_REQUIREMENT_
Please repeat the records exactly. The pictures are to be left out.
---- RECORDS FOR THIS EXERCISE
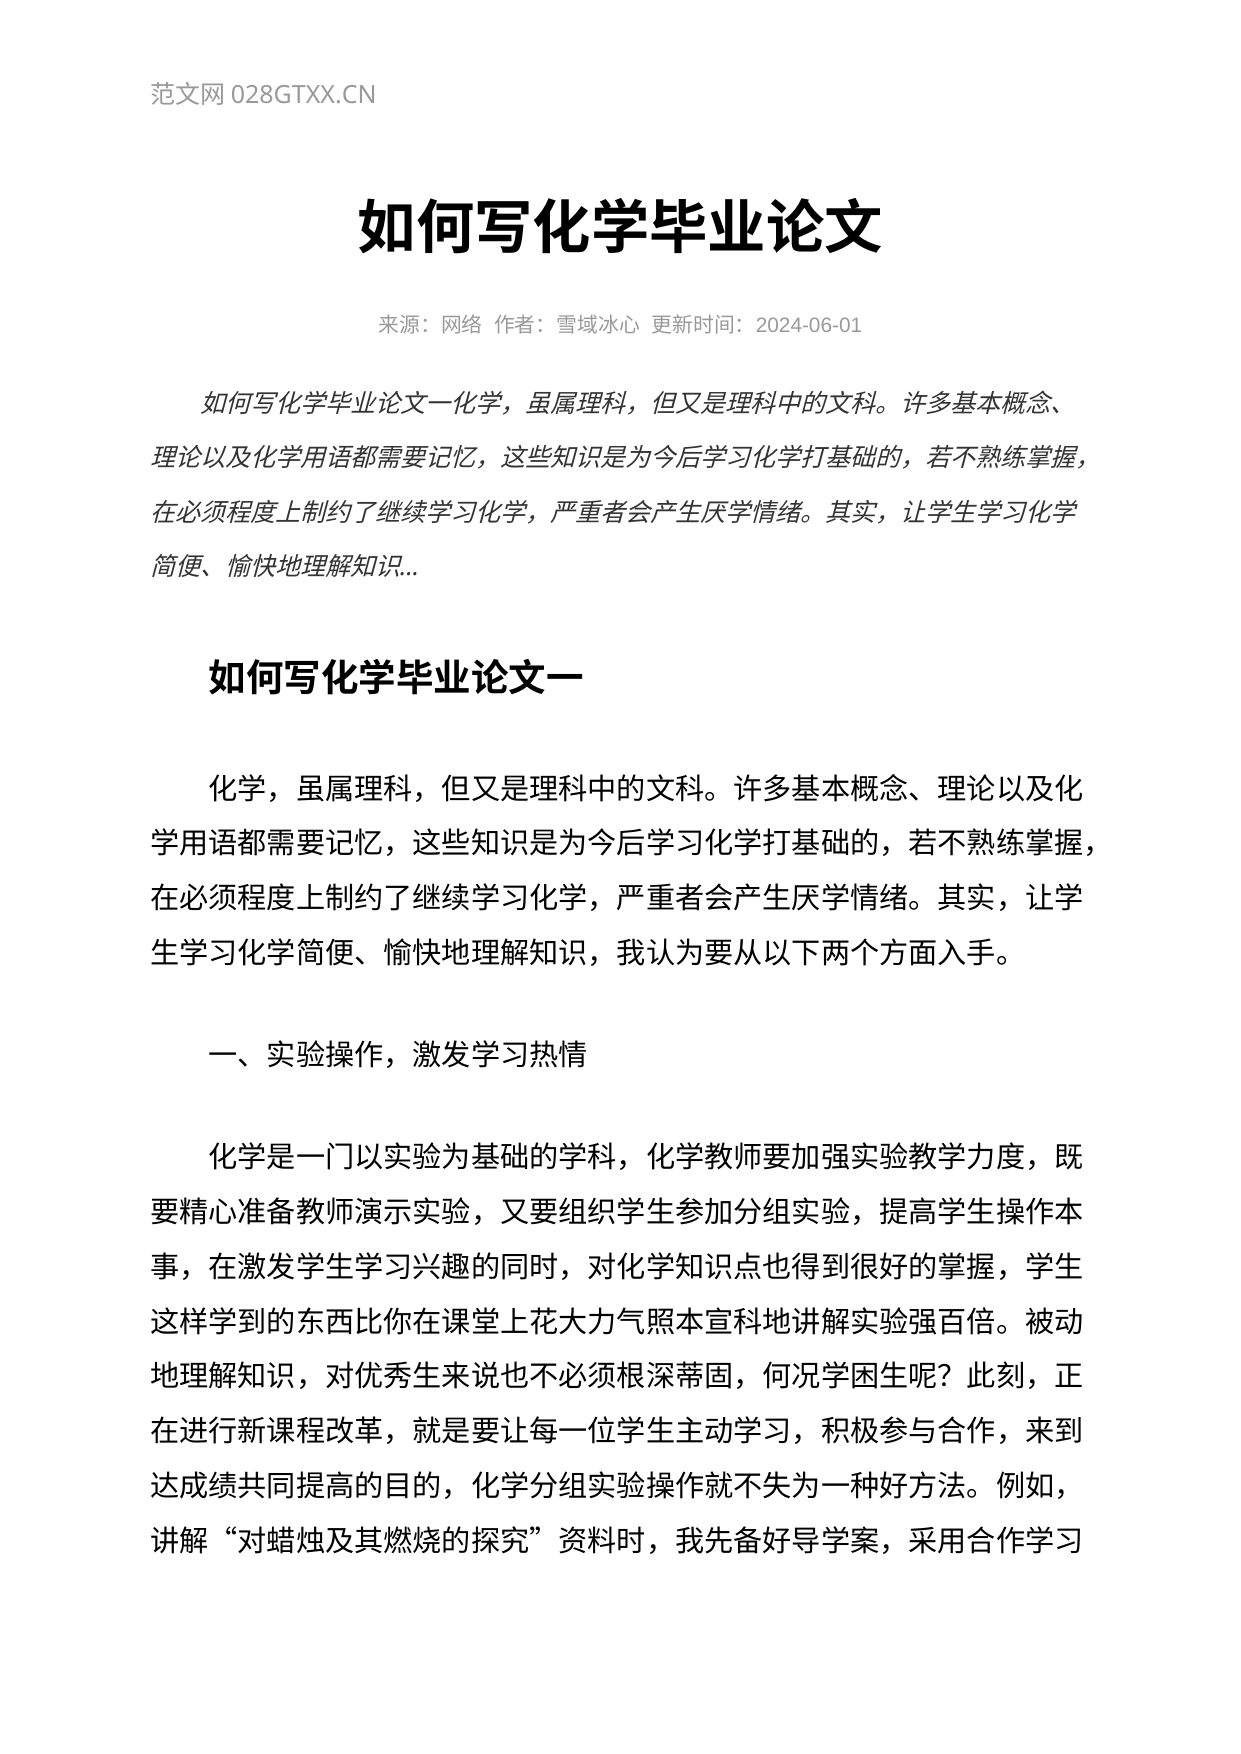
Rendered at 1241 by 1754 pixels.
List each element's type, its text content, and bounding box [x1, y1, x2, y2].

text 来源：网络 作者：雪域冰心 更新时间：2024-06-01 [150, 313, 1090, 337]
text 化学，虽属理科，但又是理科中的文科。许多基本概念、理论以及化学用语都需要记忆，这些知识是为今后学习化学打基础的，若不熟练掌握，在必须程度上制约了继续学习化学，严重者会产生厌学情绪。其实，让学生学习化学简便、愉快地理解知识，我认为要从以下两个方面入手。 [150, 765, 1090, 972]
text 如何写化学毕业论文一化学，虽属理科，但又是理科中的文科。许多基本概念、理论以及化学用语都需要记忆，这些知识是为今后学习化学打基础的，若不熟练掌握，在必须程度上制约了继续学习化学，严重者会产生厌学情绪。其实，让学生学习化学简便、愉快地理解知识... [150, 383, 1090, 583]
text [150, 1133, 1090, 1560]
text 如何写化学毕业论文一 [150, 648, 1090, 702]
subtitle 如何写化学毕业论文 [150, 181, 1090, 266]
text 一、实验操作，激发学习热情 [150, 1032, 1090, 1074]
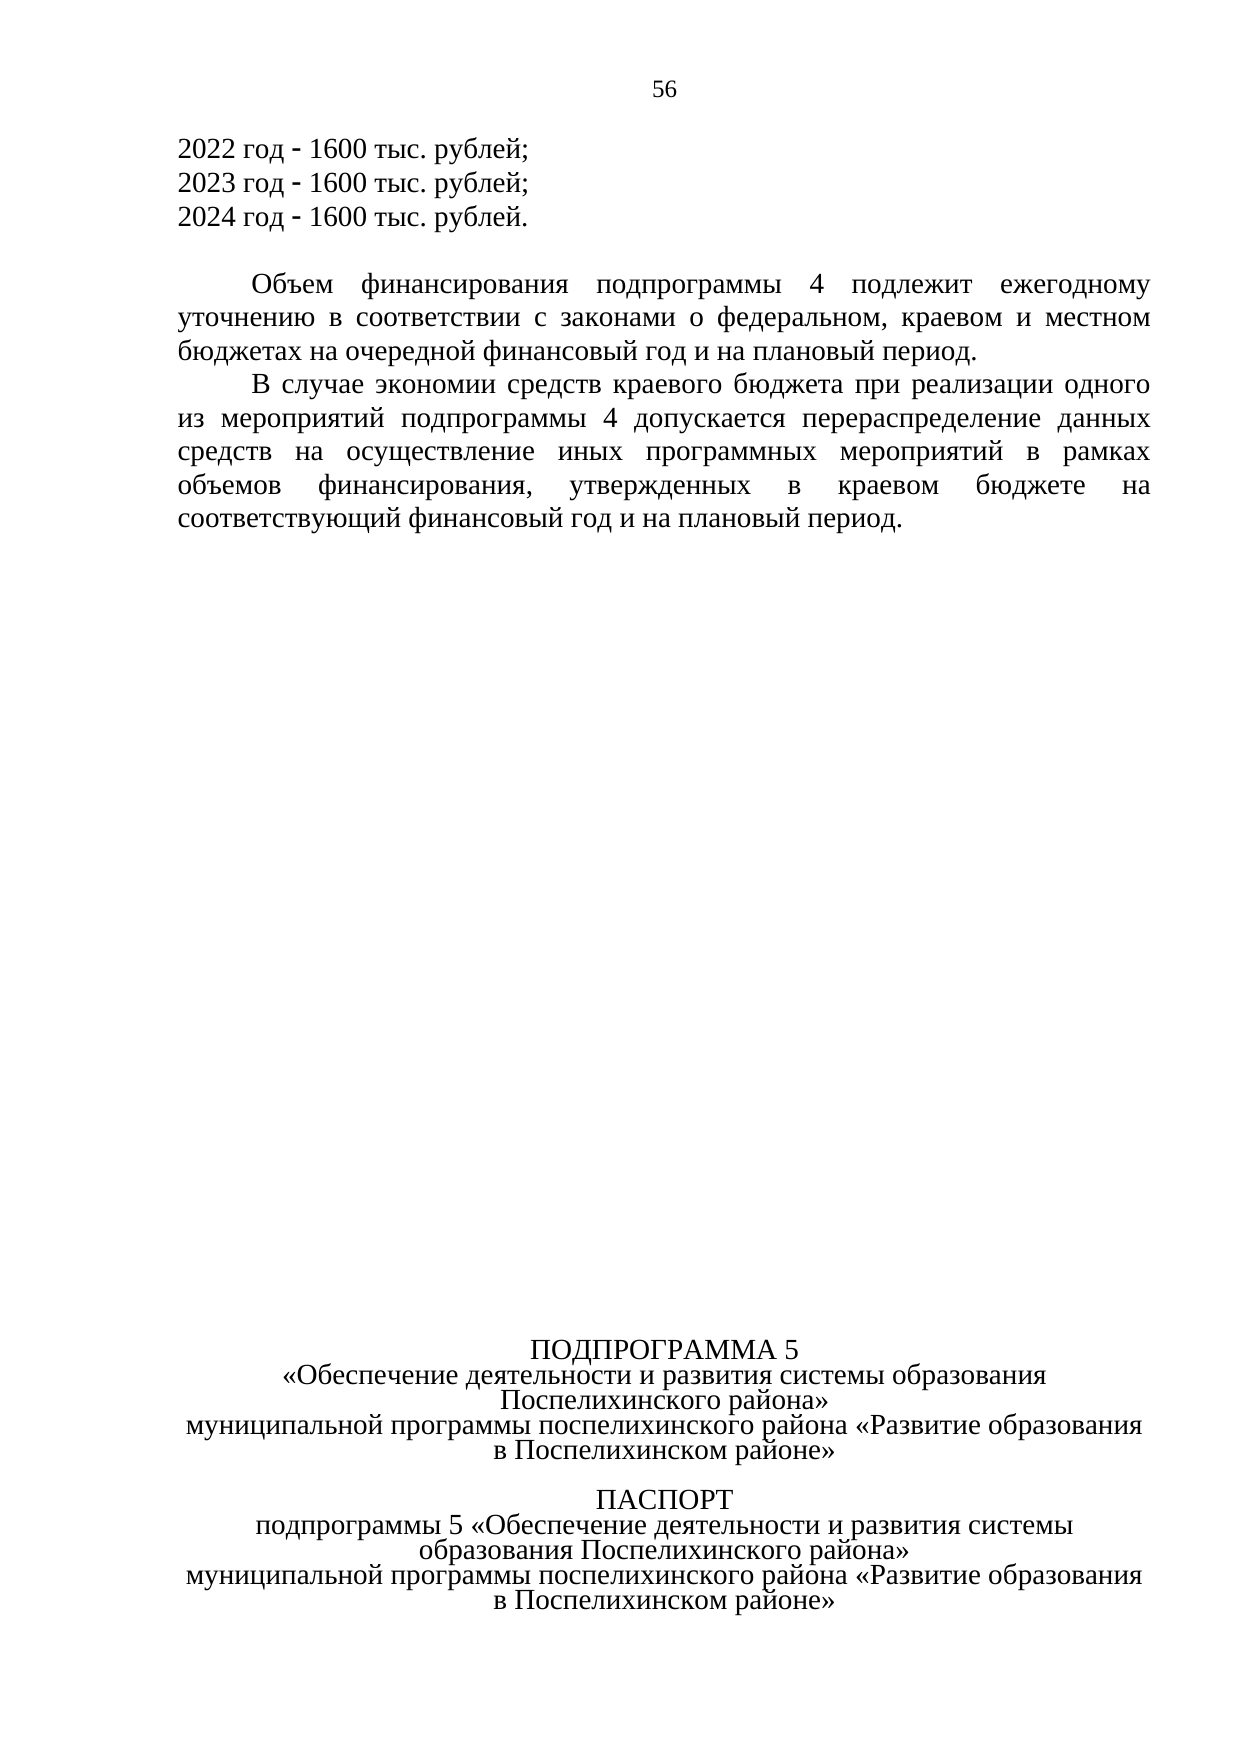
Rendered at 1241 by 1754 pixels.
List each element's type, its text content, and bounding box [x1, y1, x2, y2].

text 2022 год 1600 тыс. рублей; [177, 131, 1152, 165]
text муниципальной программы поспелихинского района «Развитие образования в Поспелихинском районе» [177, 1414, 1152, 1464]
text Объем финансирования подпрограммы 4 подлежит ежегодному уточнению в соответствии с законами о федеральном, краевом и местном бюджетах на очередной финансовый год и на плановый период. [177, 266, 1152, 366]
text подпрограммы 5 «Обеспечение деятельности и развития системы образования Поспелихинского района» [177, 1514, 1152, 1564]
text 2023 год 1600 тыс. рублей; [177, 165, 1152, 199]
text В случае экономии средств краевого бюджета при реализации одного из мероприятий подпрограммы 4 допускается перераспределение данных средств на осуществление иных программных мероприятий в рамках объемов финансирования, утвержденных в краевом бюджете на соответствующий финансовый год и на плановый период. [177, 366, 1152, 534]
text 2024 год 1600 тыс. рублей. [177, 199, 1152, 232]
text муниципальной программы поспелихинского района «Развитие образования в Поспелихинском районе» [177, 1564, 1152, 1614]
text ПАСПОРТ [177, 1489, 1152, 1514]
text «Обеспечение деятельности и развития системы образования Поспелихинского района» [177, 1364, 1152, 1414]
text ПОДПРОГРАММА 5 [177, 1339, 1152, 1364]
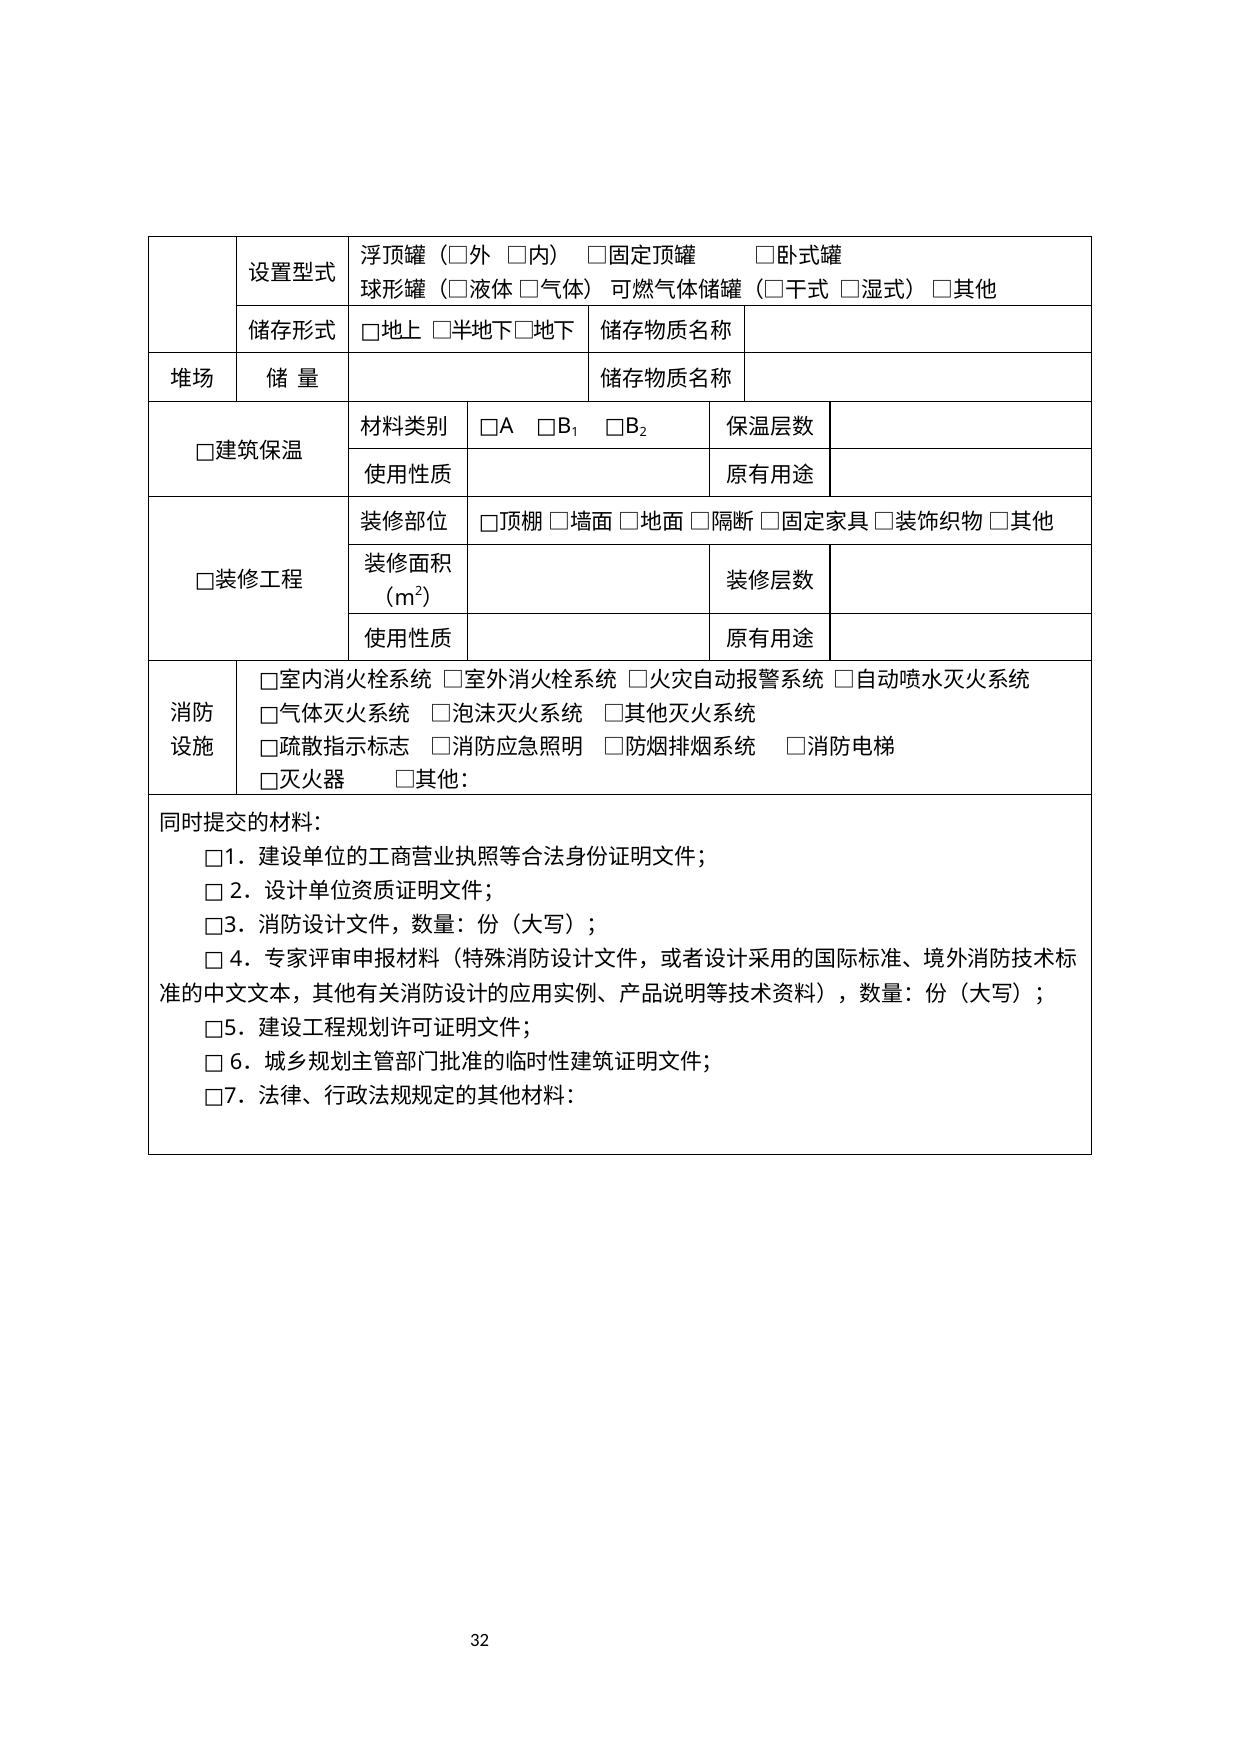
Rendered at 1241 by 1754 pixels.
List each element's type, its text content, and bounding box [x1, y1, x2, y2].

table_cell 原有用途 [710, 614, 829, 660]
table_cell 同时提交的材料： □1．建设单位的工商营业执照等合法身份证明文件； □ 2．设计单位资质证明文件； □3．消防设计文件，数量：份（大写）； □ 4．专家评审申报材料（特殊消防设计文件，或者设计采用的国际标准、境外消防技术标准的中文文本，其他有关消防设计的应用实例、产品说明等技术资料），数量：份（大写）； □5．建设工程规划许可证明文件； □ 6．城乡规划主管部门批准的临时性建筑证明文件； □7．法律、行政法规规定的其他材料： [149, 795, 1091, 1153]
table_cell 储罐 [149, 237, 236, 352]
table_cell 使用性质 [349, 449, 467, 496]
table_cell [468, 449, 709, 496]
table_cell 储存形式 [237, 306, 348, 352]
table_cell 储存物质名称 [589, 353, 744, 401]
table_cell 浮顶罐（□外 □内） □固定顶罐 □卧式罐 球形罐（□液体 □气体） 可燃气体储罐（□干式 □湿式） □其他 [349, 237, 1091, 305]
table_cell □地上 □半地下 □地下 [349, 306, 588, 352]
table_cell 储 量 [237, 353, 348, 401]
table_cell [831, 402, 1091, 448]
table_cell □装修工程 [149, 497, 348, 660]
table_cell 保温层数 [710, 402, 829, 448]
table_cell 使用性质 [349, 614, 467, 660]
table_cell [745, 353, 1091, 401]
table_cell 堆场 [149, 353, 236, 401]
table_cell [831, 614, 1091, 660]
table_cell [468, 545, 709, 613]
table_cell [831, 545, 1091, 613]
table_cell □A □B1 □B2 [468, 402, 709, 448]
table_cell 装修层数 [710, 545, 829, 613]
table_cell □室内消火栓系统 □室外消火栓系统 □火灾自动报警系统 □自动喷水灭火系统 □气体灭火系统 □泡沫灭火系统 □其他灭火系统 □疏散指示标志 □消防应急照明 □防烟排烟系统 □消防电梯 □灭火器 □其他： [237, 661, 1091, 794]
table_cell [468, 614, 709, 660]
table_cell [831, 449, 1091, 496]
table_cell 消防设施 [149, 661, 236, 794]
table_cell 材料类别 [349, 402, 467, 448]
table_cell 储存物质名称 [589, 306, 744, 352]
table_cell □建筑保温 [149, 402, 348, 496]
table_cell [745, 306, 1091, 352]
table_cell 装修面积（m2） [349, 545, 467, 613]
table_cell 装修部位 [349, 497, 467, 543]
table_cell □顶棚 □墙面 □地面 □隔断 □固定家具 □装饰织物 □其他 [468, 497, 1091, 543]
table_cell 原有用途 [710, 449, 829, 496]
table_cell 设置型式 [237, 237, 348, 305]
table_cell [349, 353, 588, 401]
--------
_YOUR SOLUTION_
Rendered at 1241 by 1754 pixels.
List each element's type, its text content, and bounding box [x1, y1, x2, y2].

text 来源：网络 作者：雪域冰心 更新时间：2024-06-01 [150, 313, 1090, 337]
text 化学，虽属理科，但又是理科中的文科。许多基本概念、理论以及化学用语都需要记忆，这些知识是为今后学习化学打基础的，若不熟练掌握，在必须程度上制约了继续学习化学，严重者会产生厌学情绪。其实，让学生学习化学简便、愉快地理解知识，我认为要从以下两个方面入手。 [150, 765, 1090, 972]
text 如何写化学毕业论文一化学，虽属理科，但又是理科中的文科。许多基本概念、理论以及化学用语都需要记忆，这些知识是为今后学习化学打基础的，若不熟练掌握，在必须程度上制约了继续学习化学，严重者会产生厌学情绪。其实，让学生学习化学简便、愉快地理解知识... [150, 383, 1090, 583]
text [150, 1133, 1090, 1560]
text 如何写化学毕业论文一 [150, 648, 1090, 702]
subtitle 如何写化学毕业论文 [150, 181, 1090, 266]
text 一、实验操作，激发学习热情 [150, 1032, 1090, 1074]
Rendered at 1241 by 1754 pixels.
List each element's type, its text content, and bounding box [x1, y1, x2, y2].

text 2022 год 1600 тыс. рублей; [177, 131, 1152, 165]
text муниципальной программы поспелихинского района «Развитие образования в Поспелихинском районе» [177, 1414, 1152, 1464]
text Объем финансирования подпрограммы 4 подлежит ежегодному уточнению в соответствии с законами о федеральном, краевом и местном бюджетах на очередной финансовый год и на плановый период. [177, 266, 1152, 366]
text подпрограммы 5 «Обеспечение деятельности и развития системы образования Поспелихинского района» [177, 1514, 1152, 1564]
text 2023 год 1600 тыс. рублей; [177, 165, 1152, 199]
text В случае экономии средств краевого бюджета при реализации одного из мероприятий подпрограммы 4 допускается перераспределение данных средств на осуществление иных программных мероприятий в рамках объемов финансирования, утвержденных в краевом бюджете на соответствующий финансовый год и на плановый период. [177, 366, 1152, 534]
text 2024 год 1600 тыс. рублей. [177, 199, 1152, 232]
text муниципальной программы поспелихинского района «Развитие образования в Поспелихинском районе» [177, 1564, 1152, 1614]
text ПАСПОРТ [177, 1489, 1152, 1514]
text «Обеспечение деятельности и развития системы образования Поспелихинского района» [177, 1364, 1152, 1414]
text ПОДПРОГРАММА 5 [177, 1339, 1152, 1364]
Rendered at 1241 by 1754 pixels.
List each element's type, its text content, and bounding box [x1, y1, x2, y2].

table_cell 原有用途 [710, 614, 829, 660]
table_cell 同时提交的材料： □1．建设单位的工商营业执照等合法身份证明文件； □ 2．设计单位资质证明文件； □3．消防设计文件，数量：份（大写）； □ 4．专家评审申报材料（特殊消防设计文件，或者设计采用的国际标准、境外消防技术标准的中文文本，其他有关消防设计的应用实例、产品说明等技术资料），数量：份（大写）； □5．建设工程规划许可证明文件； □ 6．城乡规划主管部门批准的临时性建筑证明文件； □7．法律、行政法规规定的其他材料： [149, 795, 1091, 1153]
table_cell 储罐 [149, 237, 236, 352]
table_cell 使用性质 [349, 449, 467, 496]
table_cell [468, 449, 709, 496]
table_cell 储存形式 [237, 306, 348, 352]
table_cell 储存物质名称 [589, 353, 744, 401]
table_cell 浮顶罐（□外 □内） □固定顶罐 □卧式罐 球形罐（□液体 □气体） 可燃气体储罐（□干式 □湿式） □其他 [349, 237, 1091, 305]
table_cell □地上 □半地下 □地下 [349, 306, 588, 352]
table_cell 储 量 [237, 353, 348, 401]
table_cell [831, 402, 1091, 448]
table_cell □装修工程 [149, 497, 348, 660]
table_cell 保温层数 [710, 402, 829, 448]
table_cell 使用性质 [349, 614, 467, 660]
table_cell [745, 353, 1091, 401]
table_cell 堆场 [149, 353, 236, 401]
table_cell [831, 614, 1091, 660]
table_cell [468, 545, 709, 613]
table_cell [831, 545, 1091, 613]
table_cell □A □B1 □B2 [468, 402, 709, 448]
table_cell 装修层数 [710, 545, 829, 613]
table_cell □室内消火栓系统 □室外消火栓系统 □火灾自动报警系统 □自动喷水灭火系统 □气体灭火系统 □泡沫灭火系统 □其他灭火系统 □疏散指示标志 □消防应急照明 □防烟排烟系统 □消防电梯 □灭火器 □其他： [237, 661, 1091, 794]
table_cell [468, 614, 709, 660]
table_cell [831, 449, 1091, 496]
table_cell 消防设施 [149, 661, 236, 794]
table_cell 材料类别 [349, 402, 467, 448]
table_cell 储存物质名称 [589, 306, 744, 352]
table_cell □建筑保温 [149, 402, 348, 496]
table_cell [745, 306, 1091, 352]
table_cell 装修面积（m2） [349, 545, 467, 613]
table_cell 装修部位 [349, 497, 467, 543]
table_cell □顶棚 □墙面 □地面 □隔断 □固定家具 □装饰织物 □其他 [468, 497, 1091, 543]
table_cell 原有用途 [710, 449, 829, 496]
table_cell 设置型式 [237, 237, 348, 305]
table_cell [349, 353, 588, 401]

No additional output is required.